Versão radiofónica: aqui
A minha relação com os aviões teve fases. Já fui o repórter que aterra de pé no cockpit, em companhias africanas capazes de voar com um dos vidros das escotilhas partido, e também o marido apavorado ao mais pequeno sinal de turbulência – sobretudo depois de uma arremetida com um A-310, não por acaso aqui na Terceira.
Voltar a viver nas ilhas libertou-me da vertigem. Uma pessoa habitua-se aos aviõezinhos da SATA – “avionetas”, como há sempre um turista a dizer bem alto –, e além disso voa tantas vezes aos trambolhões, e desce às cambalhotas, que fica (como se diz) vacinada.
De modo que foi com bonomia que há dias regressei de São Miguel, a que hoje vamos como quem vai ali abaixo à cidade, na urbana. Comigo, trazia ainda o conforto do convívio com leitores e colegas, em mais um festival Arquipélago de Escritores. E, porém, não parecia haver uma só pessoa, em toda a cabina, com um livro na mão.
Folheava-se a revista de bordo. Viam-se séries de televisão. Palrava-se sobre nada. Disfarçava-se o medo da ventania.
Repeti num murmúrio: «Se aquilo que escrevemos não vence os grilhões do seu tempo, terá a força da literatura? Poderá aspirar a ser literatura – será literatura?»
Poucas horas antes, participara num debate em que nos cabia discutir a coexistência entre esta e as chamadas redes sociais. Preocupáramo-nos em tranquilizar as hostes, lembrando que os livros já foram ameaçados pelos jornais, pelo cinema, pela TV, até pelo marco do correio – sobreviveram sempre.
Apesar disso, ali estávamos: o aviãozinho atravessou o mar, mostrou-nos o Pico, sobrevoou a Praia – e, quando aterrou, eu continuei sem descortinar um só livro. Já telemóveis, não houve vivalma que não erguesse um: para conferir as mensagens, os e-mails – e, claro, as redes.
Utilizo-as há uns dez anos. Tenho contas em várias e, evidentemente, já cometi erros. Expus-me de mais e disse tolices. Confundi a beleza e a graçola. Tomei o lado do Mal. Mas, por outro lado, nunca publiquei o clássico post de despedida, num ar de autoimportância: «Meus amigos, é chegada a hora de não-sei-quê, não-sei-que-mais…»
Nunca tive ilusões sobre o que as ditas redes significavam. Elas são uma caricatura da espécie, mais vezes tontas do que profundas, e aquilo de que falam raramente é o amor e a raiva, os mais nobres sentimentos, e antes quase sempre o hedonismo e o ódio, respectivos anjos negros.
Mesmo assim, acrescentaram-me leitores.
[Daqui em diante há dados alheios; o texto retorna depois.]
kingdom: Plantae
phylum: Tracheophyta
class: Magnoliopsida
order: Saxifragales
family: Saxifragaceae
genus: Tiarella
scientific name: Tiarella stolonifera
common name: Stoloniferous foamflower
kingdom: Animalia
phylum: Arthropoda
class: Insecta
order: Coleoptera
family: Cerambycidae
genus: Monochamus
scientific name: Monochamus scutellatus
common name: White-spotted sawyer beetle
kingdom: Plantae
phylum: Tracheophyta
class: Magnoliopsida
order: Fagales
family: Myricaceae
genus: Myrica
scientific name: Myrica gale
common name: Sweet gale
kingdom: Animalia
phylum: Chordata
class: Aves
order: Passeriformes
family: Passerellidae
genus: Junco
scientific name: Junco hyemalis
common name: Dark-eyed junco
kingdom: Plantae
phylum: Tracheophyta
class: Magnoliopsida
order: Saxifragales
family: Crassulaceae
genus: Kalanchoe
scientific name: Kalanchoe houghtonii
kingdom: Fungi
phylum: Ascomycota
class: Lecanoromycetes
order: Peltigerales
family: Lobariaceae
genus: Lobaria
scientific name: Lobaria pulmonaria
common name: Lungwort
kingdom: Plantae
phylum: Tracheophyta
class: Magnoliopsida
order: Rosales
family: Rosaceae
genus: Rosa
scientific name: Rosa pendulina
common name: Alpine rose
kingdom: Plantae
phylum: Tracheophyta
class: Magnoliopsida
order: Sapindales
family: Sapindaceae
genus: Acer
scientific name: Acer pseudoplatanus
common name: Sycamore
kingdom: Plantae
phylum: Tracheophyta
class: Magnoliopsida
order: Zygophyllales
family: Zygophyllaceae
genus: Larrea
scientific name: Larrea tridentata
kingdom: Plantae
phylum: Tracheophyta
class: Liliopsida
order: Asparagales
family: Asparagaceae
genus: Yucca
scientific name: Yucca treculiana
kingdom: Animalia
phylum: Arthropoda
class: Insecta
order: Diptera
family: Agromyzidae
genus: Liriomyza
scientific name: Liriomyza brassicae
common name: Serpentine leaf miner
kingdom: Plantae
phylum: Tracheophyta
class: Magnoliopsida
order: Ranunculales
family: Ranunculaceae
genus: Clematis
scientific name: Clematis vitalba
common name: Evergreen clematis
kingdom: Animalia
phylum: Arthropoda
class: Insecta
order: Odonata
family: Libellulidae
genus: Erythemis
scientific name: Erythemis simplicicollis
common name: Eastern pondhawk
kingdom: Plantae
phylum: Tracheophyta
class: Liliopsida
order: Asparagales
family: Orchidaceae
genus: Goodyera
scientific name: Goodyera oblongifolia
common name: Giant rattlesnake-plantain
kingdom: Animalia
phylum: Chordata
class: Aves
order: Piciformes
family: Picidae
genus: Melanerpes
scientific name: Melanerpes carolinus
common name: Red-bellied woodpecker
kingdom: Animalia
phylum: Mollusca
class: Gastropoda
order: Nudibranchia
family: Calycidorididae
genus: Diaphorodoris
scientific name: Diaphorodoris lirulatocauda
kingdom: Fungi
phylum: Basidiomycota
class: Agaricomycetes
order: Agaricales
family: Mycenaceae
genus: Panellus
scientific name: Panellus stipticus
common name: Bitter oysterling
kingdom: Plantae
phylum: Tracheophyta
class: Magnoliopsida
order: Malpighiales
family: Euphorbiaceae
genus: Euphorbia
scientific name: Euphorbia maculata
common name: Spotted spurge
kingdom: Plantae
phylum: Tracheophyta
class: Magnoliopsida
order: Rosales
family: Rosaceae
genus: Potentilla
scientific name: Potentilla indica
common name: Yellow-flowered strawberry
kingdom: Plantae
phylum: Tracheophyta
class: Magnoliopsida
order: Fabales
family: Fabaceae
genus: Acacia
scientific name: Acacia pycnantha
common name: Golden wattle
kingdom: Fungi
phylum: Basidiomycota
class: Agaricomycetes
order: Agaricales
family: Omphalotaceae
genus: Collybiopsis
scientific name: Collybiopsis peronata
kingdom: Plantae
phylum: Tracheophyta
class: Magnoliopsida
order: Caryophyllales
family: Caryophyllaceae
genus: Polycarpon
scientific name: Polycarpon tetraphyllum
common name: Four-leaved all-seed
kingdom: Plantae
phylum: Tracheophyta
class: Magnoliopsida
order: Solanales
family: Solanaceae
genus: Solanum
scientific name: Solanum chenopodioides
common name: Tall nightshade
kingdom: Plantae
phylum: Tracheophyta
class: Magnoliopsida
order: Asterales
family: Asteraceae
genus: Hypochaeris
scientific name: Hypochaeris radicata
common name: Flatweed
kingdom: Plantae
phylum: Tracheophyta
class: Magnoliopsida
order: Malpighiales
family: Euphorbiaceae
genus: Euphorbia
Os meus livros completam-se nos leitores – são os leitores quem acaba de escrevê-los. E, conquanto as minhas concepções de êxito se mantivessem distintas para o exercício da literatura e a actividade na Internet – e, aliás, a minha preocupação continuasse a ser menos a de dizer: “Eu existo” do que: “Os meus livros existem e vêm daqui” –, tudo estaria bem.
Afinal, eu continuava a acreditar nisso. A literatura enfrentou sempre proibições, tabus, pragas, fomes, depressões. Nunca teve medo. Precisamente porque a ameaçavam foi literatura. E apenas porque prevaleceu foi literatura também.
Mas só quando cheguei ao terminal e verifiquei que permanecia toda a gente a olhar o telemóvel – incapaz de encontrar interesse no outro, na combinação dos elementos ou sequer nas rotinas da chegada –, tive a certeza: não se podem entender totalmente nem a força da preguiça, nem a tentação da fama, nem o risco do populismo (enfim, tudo o que define este tempo) sem se entender primeiro as redes.
Estar lá é o nosso cavalo de Tróia. Porque, entretanto, se não formos capazes de roubar os olhos das pessoas aos ecrãs – ao menos por um momento, ao menos de uma pessoa, ao menos de um filho dessa pessoa–, nada disto que escrevemos terá realmente significado.